» INFORMATION GIVEN:
▼▼▼

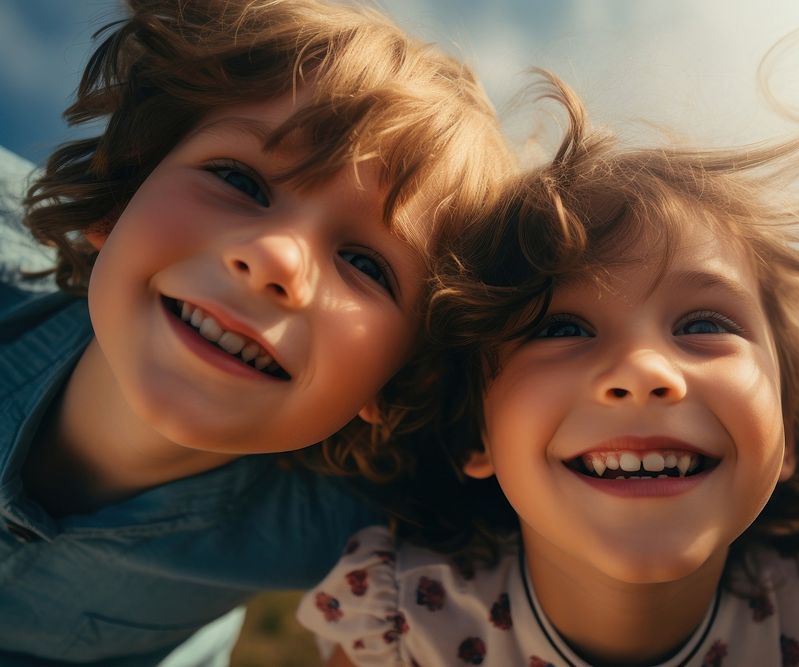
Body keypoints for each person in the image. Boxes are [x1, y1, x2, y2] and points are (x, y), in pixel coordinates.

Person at [297, 77, 799, 666]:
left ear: (786, 425)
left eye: (703, 325)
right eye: (561, 328)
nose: (642, 371)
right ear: (474, 431)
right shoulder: (401, 619)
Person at [0, 0, 512, 664]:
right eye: (238, 179)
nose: (277, 259)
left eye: (364, 264)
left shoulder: (352, 525)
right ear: (120, 198)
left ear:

▲▲▲

» ACTION ITEM: All of the material above should be reproduced exactly, except the pictures.

» TASK RESULT:
Body keypoints for each person in the image. Boxes are [x1, y1, x2, y2] and points are (x, y), in pixel coordinates.

Person at [297, 77, 799, 666]:
left ear: (786, 425)
left eye: (703, 325)
right eye: (561, 328)
nose: (642, 371)
right ear: (474, 431)
right shoulder: (401, 619)
Person at [0, 0, 512, 664]:
right eye: (238, 179)
nose: (277, 259)
left eye: (364, 264)
left shoulder: (352, 525)
right ear: (120, 198)
left ear:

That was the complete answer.